Così come la Fiat, anche la Saab propone di serie auto con il cosiddetto motore Flex Fuel. Le prime auto con motori flex fuel sono state introdotte nel listino Saab nel 2005 con le versioni BioPowert alimentate a bioetanolo della Saab 9-5. I modelli BioPower di Saab hanno venduto 11.500 esemplari tanto che nel 2006, i propulsori BioPowert 2.0T hanno rappresentato l’80% delle vendite del modello sull’intero mercato svedese.

Motori Flex Fuel 
I motori flex fuel sono dei propulsori capaci di essere alimentati esclusivamente da alcool, a benzina o con qualsiasi miscela dei due carburanti (miscele E10, E85 o ad altre percentuali). Tre le industrie che producono motori flex fuel segnaliamo la Magneti Marelli che propone un motore flex fuel dalla centralina intelligente. L’adattamento principale consiste proprio nella centralina che riesce, mediante un software di calcolo, a identificare la combinazione di alcol e benzina presente nel serbatoio e, utilizzando le informazioni ricevute dai sensori del sistema di controllo del motore e di una particolare sonda, riescono sempre a creare la situazione ideale per l’alimentazione della vettura.

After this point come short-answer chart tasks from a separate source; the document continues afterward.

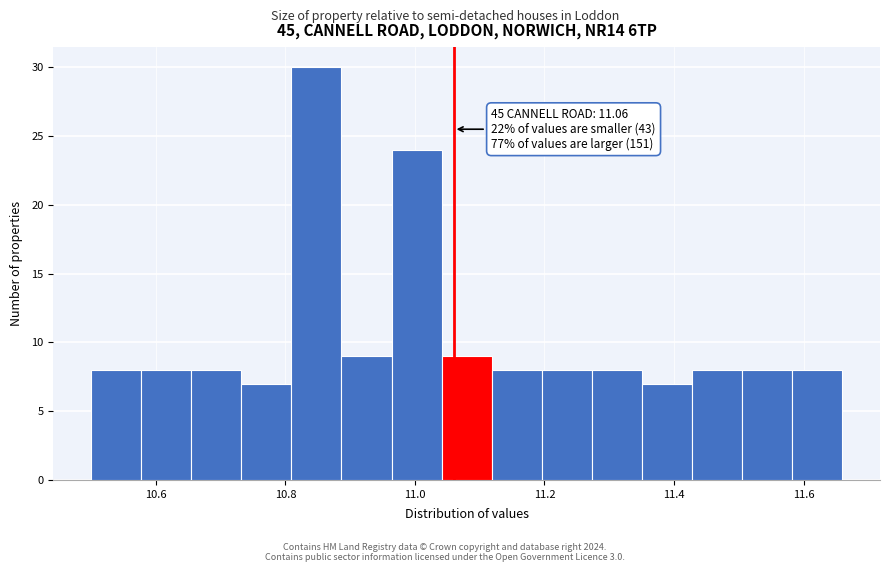

Read against the x-axis, roughly where is the centre of the tallest bar?

10.84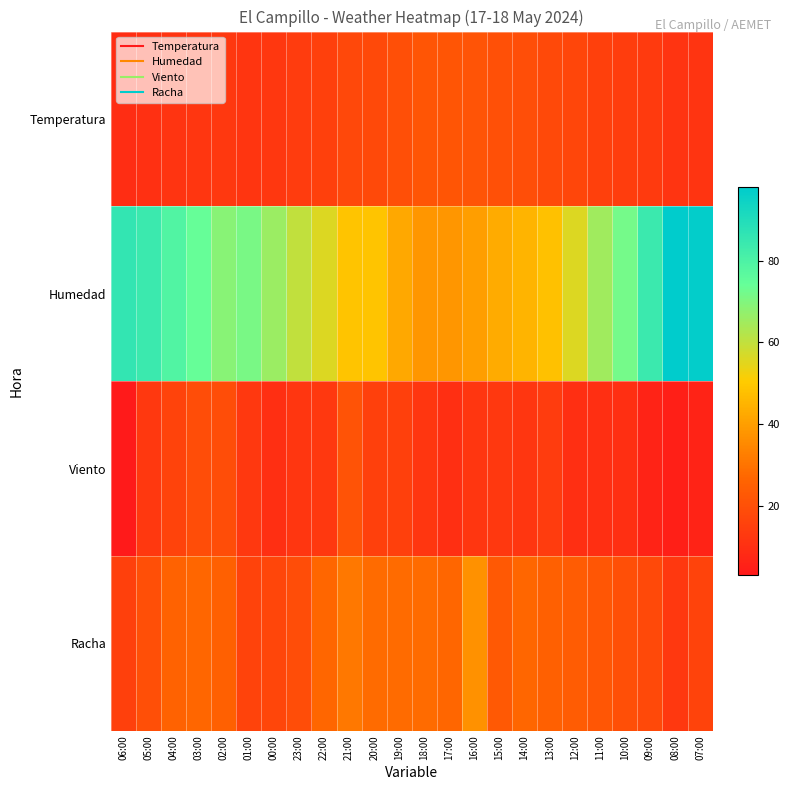

What is the difference between the highest and lowest values at 18:00?

26.0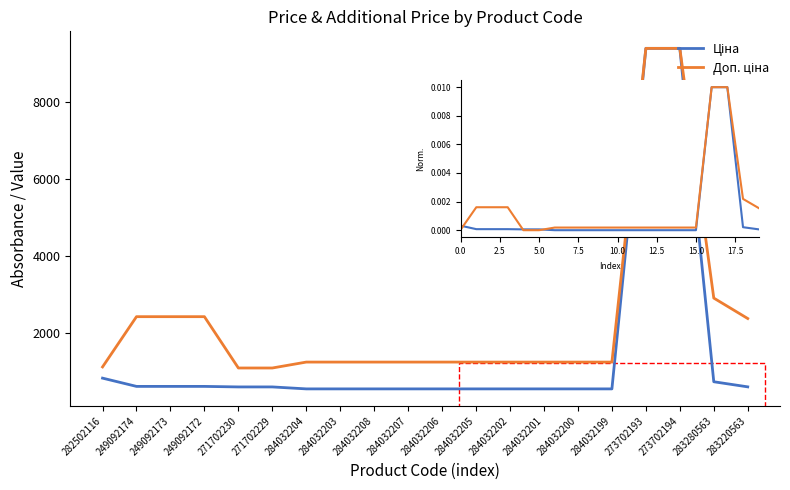

What is the maximum value shown in the chart?

9384.0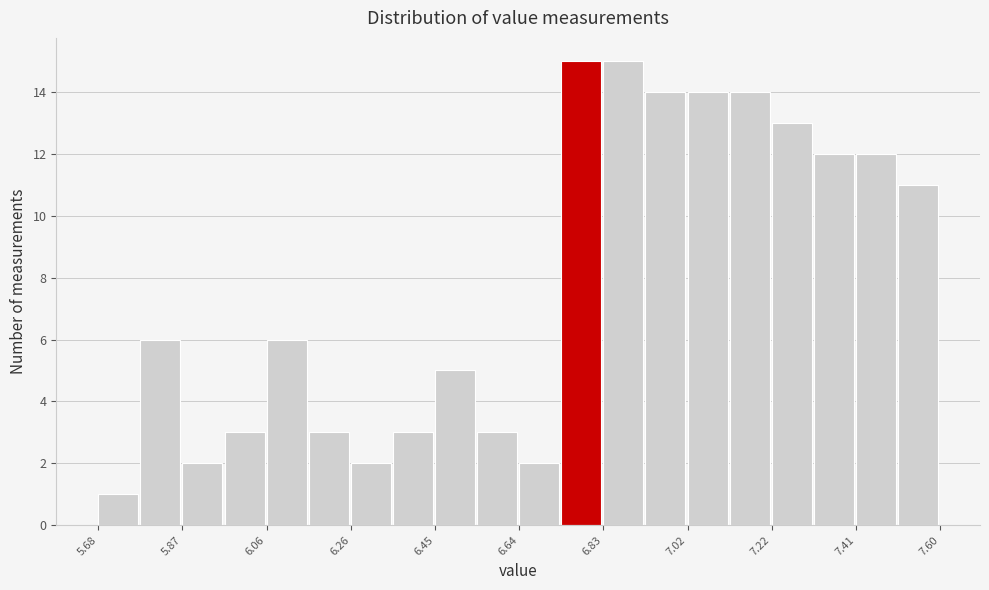

Reading left to right, list every bar in this chart as the range it spans on the x-axis followed by its height. Neither the bar edges nor the heights are printed on the chart, so give them approximately, as read against the axes.

5.680 to 5.776: 1
5.776 to 5.872: 6
5.872 to 5.968: 2
5.968 to 6.064: 3
6.064 to 6.160: 6
6.160 to 6.256: 3
6.256 to 6.352: 2
6.352 to 6.448: 3
6.448 to 6.544: 5
6.544 to 6.640: 3
6.640 to 6.736: 2
6.736 to 6.832: 15
6.832 to 6.928: 15
6.928 to 7.024: 14
7.024 to 7.120: 14
7.120 to 7.216: 14
7.216 to 7.312: 13
7.312 to 7.408: 12
7.408 to 7.504: 12
7.504 to 7.600: 11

Partendo dalle informazioni raccolte da sonda Lambda e sensori, in circa un millesimo di secondo, la centralina intelligente riesce a calcolare l’esatto rapporto della miscela aria/combustibile da iniettare nel motore e l’istante ottimale di accensione della candela. Grazie a questa centralina potenziata, è possibile migliorare la combustione nella camera di scoppio, qualsiasi sia la miscela di bioetanolo presente nel serbatoio.

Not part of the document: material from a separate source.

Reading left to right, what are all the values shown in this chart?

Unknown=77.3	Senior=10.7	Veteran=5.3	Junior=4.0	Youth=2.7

Se la tecnologia dei motori flex fuel può sembrare incredibile, ancora più innovativa è l’azione dei motori tetrafuel. Nel 2006, in Brasile, la Fiat ha lanciato la gamma Siena Tetrafuel (vettura visibile nella foto in alto), che, grazie al suo motore, può essere alimentata da quattro differenti combustibili. La Fiat Siena è disponibile con diversi motori, il Flex Fuel che consente la trazione a bioetanolo e il Tetrafuel che consente l’impiego di quattro differenti carburanti: alcol e benzina, in qualsiasi miscela ma anche GPL o metano. Quattro carburanti che si possono interscambiare fra di loro senza alcun problema.